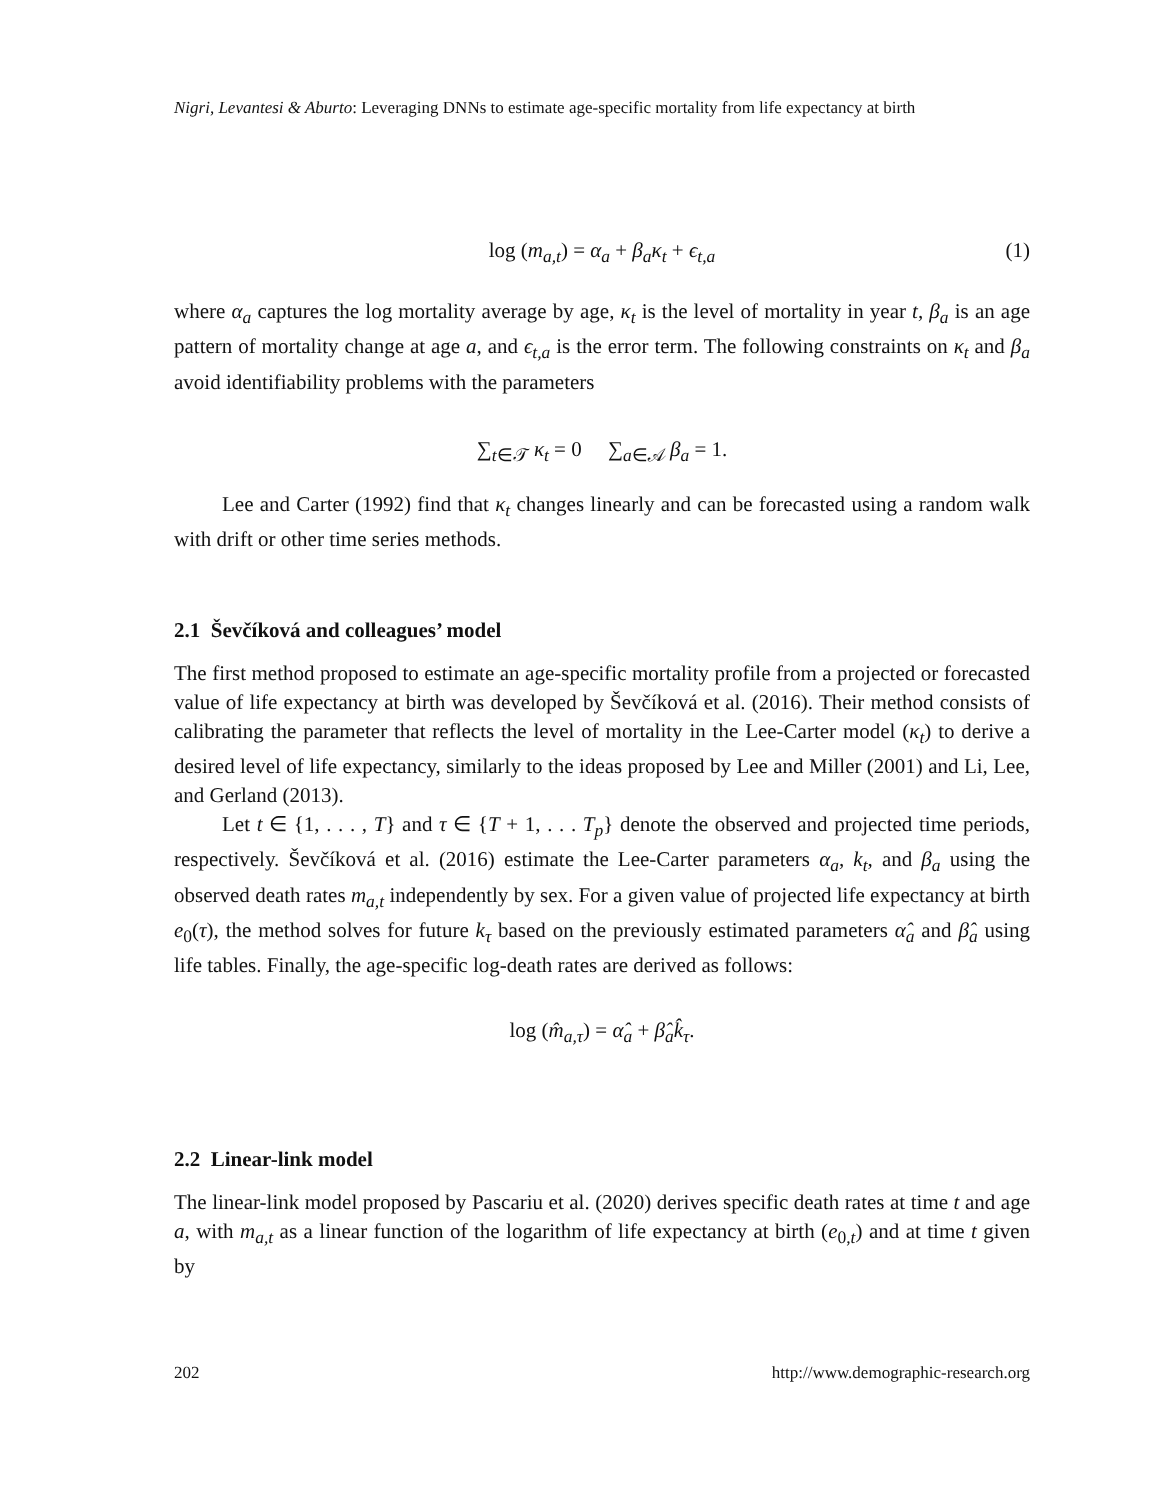Nigri, Levantesi & Aburto: Leveraging DNNs to estimate age-specific mortality from life expectancy at birth
log (m<sub>a,t</sub>) = α<sub>a</sub> + β<sub>a</sub>κ<sub>t</sub> + ϵ<sub>t,a</sub> (1)
where α<sub>a</sub> captures the log mortality average by age, κ<sub>t</sub> is the level of mortality in year t, β<sub>a</sub> is an age pattern of mortality change at age a, and ϵ<sub>t,a</sub> is the error term. The following constraints on κ<sub>t</sub> and β<sub>a</sub> avoid identifiability problems with the parameters
∑<sub>t∈𝒯</sub> κ<sub>t</sub> = 0 ∑<sub>a∈𝒜</sub> β<sub>a</sub> = 1.
Lee and Carter (1992) find that κ<sub>t</sub> changes linearly and can be forecasted using a random walk with drift or other time series methods.
2.1 Ševčíková and colleagues’ model
The first method proposed to estimate an age-specific mortality profile from a projected or forecasted value of life expectancy at birth was developed by Ševčíková et al. (2016). Their method consists of calibrating the parameter that reflects the level of mortality in the Lee-Carter model (κ<sub>t</sub>) to derive a desired level of life expectancy, similarly to the ideas proposed by Lee and Miller (2001) and Li, Lee, and Gerland (2013).
Let t ∈ {1, . . . , T} and τ ∈ {T + 1, . . . T<sub>p</sub>} denote the observed and projected time periods, respectively. Ševčíková et al. (2016) estimate the Lee-Carter parameters α<sub>a</sub>, k<sub>t</sub>, and β<sub>a</sub> using the observed death rates m<sub>a,t</sub> independently by sex. For a given value of projected life expectancy at birth e<sub>0</sub>(τ), the method solves for future k<sub>τ</sub> based on the previously estimated parameters α̂<sub>a</sub> and β̂<sub>a</sub> using life tables. Finally, the age-specific log-death rates are derived as follows:
log (m̂<sub>a,τ</sub>) = α̂<sub>a</sub> + β̂<sub>a</sub>k̂<sub>τ</sub>.
2.2 Linear-link model
The linear-link model proposed by Pascariu et al. (2020) derives specific death rates at time t and age a, with m<sub>a,t</sub> as a linear function of the logarithm of life expectancy at birth (e<sub>0,t</sub>) and at time t given by
202 http://www.demographic-research.org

---------------

- _Exercise requirements_
The preceding listing must be repeated exactly, with all images dropped.

- _Task result_
Nigri, Levantesi & Aburto: Leveraging DNNs to estimate age-specific mortality from life expectancy at birth
log (m<sub>a,t</sub>) = α<sub>a</sub> + β<sub>a</sub>κ<sub>t</sub> + ϵ<sub>t,a</sub> (1)
where α<sub>a</sub> captures the log mortality average by age, κ<sub>t</sub> is the level of mortality in year t, β<sub>a</sub> is an age pattern of mortality change at age a, and ϵ<sub>t,a</sub> is the error term. The following constraints on κ<sub>t</sub> and β<sub>a</sub> avoid identifiability problems with the parameters
∑<sub>t∈𝒯</sub> κ<sub>t</sub> = 0 ∑<sub>a∈𝒜</sub> β<sub>a</sub> = 1.
Lee and Carter (1992) find that κ<sub>t</sub> changes linearly and can be forecasted using a random walk with drift or other time series methods.
2.1 Ševčíková and colleagues’ model
The first method proposed to estimate an age-specific mortality profile from a projected or forecasted value of life expectancy at birth was developed by Ševčíková et al. (2016). Their method consists of calibrating the parameter that reflects the level of mortality in the Lee-Carter model (κ<sub>t</sub>) to derive a desired level of life expectancy, similarly to the ideas proposed by Lee and Miller (2001) and Li, Lee, and Gerland (2013).
Let t ∈ {1, . . . , T} and τ ∈ {T + 1, . . . T<sub>p</sub>} denote the observed and projected time periods, respectively. Ševčíková et al. (2016) estimate the Lee-Carter parameters α<sub>a</sub>, k<sub>t</sub>, and β<sub>a</sub> using the observed death rates m<sub>a,t</sub> independently by sex. For a given value of projected life expectancy at birth e<sub>0</sub>(τ), the method solves for future k<sub>τ</sub> based on the previously estimated parameters α̂<sub>a</sub> and β̂<sub>a</sub> using life tables. Finally, the age-specific log-death rates are derived as follows:
log (m̂<sub>a,τ</sub>) = α̂<sub>a</sub> + β̂<sub>a</sub>k̂<sub>τ</sub>.
2.2 Linear-link model
The linear-link model proposed by Pascariu et al. (2020) derives specific death rates at time t and age a, with m<sub>a,t</sub> as a linear function of the logarithm of life expectancy at birth (e<sub>0,t</sub>) and at time t given by
202 http://www.demographic-research.org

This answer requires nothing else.